_THE TASK_:
Give again, unaltered, the lines of the listing below that run from the line having "per pixel. For" through the line having "Image 2: 3.6".

________________________

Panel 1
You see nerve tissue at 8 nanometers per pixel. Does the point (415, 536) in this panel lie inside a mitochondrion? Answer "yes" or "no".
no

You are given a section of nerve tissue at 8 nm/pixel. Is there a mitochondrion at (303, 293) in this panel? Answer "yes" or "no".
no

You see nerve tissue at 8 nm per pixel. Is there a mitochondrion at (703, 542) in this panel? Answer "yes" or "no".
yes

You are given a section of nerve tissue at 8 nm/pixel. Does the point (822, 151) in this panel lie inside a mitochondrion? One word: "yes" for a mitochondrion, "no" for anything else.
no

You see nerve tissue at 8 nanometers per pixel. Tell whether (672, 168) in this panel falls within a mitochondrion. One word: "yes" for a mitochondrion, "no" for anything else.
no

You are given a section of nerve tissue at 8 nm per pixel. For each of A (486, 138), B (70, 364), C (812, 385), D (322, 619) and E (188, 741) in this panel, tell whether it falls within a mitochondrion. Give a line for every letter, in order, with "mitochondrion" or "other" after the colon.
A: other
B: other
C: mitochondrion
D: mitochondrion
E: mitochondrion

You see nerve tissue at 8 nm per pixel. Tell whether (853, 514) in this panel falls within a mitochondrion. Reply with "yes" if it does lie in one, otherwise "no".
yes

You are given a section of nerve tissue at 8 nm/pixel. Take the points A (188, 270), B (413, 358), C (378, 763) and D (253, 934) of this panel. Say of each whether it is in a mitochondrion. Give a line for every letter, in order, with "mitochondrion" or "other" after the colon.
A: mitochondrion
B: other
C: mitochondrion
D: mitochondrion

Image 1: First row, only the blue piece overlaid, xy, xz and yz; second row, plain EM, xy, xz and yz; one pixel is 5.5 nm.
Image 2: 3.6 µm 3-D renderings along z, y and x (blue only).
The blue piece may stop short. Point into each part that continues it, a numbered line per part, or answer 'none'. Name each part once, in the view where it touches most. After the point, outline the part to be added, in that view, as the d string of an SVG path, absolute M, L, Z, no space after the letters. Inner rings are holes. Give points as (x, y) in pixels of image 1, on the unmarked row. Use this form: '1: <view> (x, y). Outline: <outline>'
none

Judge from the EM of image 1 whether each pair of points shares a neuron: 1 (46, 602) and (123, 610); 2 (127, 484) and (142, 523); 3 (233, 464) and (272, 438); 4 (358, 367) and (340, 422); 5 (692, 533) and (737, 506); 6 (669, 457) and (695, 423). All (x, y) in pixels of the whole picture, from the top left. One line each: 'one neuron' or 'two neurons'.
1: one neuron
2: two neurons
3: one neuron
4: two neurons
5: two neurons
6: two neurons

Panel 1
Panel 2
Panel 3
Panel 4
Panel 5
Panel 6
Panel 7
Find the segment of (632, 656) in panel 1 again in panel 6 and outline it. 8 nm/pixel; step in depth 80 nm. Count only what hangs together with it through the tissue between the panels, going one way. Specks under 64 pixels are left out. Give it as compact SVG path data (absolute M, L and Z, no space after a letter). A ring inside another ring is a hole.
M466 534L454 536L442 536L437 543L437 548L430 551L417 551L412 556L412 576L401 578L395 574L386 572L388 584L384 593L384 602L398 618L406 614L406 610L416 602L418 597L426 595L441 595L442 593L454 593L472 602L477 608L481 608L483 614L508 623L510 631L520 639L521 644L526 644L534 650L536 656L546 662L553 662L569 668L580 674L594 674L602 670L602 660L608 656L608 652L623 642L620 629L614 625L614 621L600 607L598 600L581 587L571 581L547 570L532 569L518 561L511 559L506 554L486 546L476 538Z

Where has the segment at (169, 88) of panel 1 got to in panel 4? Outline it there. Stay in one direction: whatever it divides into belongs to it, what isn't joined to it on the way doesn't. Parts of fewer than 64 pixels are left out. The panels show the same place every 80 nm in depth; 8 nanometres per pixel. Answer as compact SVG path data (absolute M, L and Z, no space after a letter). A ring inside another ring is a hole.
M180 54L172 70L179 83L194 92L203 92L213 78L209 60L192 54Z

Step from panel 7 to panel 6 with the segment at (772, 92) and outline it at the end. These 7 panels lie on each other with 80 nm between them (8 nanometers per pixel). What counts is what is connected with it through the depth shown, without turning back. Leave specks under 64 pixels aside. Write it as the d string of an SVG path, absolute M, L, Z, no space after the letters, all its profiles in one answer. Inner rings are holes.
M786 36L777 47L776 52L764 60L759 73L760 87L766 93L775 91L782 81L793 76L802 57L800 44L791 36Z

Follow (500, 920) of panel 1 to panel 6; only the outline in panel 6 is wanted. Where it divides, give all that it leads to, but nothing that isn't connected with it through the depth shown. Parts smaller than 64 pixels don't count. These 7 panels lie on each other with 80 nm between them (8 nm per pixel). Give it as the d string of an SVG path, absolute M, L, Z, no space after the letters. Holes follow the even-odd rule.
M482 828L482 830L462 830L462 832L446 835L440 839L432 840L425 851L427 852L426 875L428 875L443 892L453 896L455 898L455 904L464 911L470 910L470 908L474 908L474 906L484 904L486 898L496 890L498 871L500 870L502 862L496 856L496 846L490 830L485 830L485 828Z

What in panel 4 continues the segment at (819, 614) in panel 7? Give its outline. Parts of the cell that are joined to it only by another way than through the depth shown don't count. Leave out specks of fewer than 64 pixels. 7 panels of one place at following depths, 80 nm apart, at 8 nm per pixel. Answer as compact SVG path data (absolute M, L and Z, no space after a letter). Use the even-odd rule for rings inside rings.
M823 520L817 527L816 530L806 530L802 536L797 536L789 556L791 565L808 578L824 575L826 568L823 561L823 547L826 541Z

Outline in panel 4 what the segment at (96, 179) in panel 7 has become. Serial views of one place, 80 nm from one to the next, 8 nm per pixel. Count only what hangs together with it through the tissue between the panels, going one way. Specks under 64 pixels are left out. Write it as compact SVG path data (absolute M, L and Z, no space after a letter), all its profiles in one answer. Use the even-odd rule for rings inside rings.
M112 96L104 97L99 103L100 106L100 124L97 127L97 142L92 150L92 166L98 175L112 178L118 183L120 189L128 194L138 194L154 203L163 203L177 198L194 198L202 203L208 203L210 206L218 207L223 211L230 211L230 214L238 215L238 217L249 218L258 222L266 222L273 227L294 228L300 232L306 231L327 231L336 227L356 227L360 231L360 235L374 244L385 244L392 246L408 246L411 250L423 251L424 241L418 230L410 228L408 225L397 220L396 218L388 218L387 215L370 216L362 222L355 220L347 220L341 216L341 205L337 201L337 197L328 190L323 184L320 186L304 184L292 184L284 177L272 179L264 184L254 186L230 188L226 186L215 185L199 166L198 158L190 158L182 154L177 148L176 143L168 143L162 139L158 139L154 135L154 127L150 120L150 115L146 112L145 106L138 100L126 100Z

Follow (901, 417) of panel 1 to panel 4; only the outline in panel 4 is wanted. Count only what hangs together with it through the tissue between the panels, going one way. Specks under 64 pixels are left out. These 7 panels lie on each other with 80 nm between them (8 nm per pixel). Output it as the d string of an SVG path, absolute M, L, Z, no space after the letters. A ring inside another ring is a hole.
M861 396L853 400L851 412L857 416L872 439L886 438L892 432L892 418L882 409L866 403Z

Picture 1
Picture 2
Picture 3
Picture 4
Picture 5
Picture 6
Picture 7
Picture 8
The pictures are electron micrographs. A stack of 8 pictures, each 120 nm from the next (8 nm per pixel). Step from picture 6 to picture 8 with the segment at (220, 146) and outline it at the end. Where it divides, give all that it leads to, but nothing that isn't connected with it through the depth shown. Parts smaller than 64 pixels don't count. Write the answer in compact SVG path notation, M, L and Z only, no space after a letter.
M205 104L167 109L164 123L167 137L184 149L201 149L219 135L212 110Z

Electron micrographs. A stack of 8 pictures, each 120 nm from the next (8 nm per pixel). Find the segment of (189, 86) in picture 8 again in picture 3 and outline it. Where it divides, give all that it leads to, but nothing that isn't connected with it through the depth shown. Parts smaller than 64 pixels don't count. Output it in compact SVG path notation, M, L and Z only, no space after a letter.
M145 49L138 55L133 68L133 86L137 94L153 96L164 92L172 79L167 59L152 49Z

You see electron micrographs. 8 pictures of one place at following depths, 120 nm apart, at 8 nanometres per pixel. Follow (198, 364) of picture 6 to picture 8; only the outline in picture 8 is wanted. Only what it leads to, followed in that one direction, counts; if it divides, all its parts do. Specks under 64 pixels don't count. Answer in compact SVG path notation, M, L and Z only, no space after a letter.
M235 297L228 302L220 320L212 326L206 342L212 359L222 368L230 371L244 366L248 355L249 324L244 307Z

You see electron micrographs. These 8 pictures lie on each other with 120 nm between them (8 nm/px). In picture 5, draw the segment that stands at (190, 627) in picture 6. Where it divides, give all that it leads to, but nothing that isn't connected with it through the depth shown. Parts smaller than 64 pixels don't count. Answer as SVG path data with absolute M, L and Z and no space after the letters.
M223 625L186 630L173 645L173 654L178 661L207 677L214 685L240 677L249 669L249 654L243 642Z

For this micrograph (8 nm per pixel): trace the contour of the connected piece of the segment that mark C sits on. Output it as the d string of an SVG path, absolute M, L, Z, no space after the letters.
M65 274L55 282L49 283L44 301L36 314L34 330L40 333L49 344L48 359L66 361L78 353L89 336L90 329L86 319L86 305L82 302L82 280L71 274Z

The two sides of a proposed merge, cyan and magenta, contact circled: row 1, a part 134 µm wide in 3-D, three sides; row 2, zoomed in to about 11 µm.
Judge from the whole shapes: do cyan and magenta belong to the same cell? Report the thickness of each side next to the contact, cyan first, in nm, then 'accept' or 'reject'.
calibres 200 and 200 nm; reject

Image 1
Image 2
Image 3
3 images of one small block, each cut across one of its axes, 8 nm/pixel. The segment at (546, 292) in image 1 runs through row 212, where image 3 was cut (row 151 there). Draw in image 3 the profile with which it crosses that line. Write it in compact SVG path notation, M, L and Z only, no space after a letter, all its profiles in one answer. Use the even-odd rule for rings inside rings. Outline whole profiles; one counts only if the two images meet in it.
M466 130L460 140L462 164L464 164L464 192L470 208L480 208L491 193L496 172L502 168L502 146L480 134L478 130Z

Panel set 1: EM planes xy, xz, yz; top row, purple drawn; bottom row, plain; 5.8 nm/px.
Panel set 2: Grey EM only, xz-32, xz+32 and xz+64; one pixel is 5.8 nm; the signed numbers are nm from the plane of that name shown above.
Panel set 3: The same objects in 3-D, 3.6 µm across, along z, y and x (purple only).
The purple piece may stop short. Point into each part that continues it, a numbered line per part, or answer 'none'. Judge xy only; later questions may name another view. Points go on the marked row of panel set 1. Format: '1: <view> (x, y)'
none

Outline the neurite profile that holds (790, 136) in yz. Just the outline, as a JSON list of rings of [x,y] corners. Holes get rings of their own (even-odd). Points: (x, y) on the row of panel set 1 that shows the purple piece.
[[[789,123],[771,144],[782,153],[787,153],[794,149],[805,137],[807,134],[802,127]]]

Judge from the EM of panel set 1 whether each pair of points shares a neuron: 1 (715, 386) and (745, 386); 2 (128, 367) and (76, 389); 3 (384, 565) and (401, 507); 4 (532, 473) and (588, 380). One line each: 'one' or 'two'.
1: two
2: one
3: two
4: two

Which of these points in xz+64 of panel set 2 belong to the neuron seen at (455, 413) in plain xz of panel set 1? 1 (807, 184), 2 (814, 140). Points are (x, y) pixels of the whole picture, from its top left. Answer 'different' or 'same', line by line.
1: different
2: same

________________________

_WRITTEN SOLUTION_:
You are given a section of nerve tissue at 8 nm per pixel. For each of A (486, 138), B (70, 364), C (812, 385), D (322, 619) and E (188, 741) in this panel, tell whether it falls within a mitochondrion. Give a line for every letter, in order, with "mitochondrion" or "other" after the colon.
A: other
B: other
C: mitochondrion
D: mitochondrion
E: mitochondrion

You see nerve tissue at 8 nm per pixel. Tell whether (853, 514) in this panel falls within a mitochondrion. Reply with "yes" if it does lie in one, otherwise "no".
yes

You are given a section of nerve tissue at 8 nm/pixel. Take the points A (188, 270), B (413, 358), C (378, 763) and D (253, 934) of this panel. Say of each whether it is in a mitochondrion. Give a line for every letter, in order, with "mitochondrion" or "other" after the colon.
A: mitochondrion
B: other
C: mitochondrion
D: mitochondrion

Image 1: First row, only the blue piece overlaid, xy, xz and yz; second row, plain EM, xy, xz and yz; one pixel is 5.5 nm.
Image 2: 3.6 µm 3-D renderings along z, y and x (blue only).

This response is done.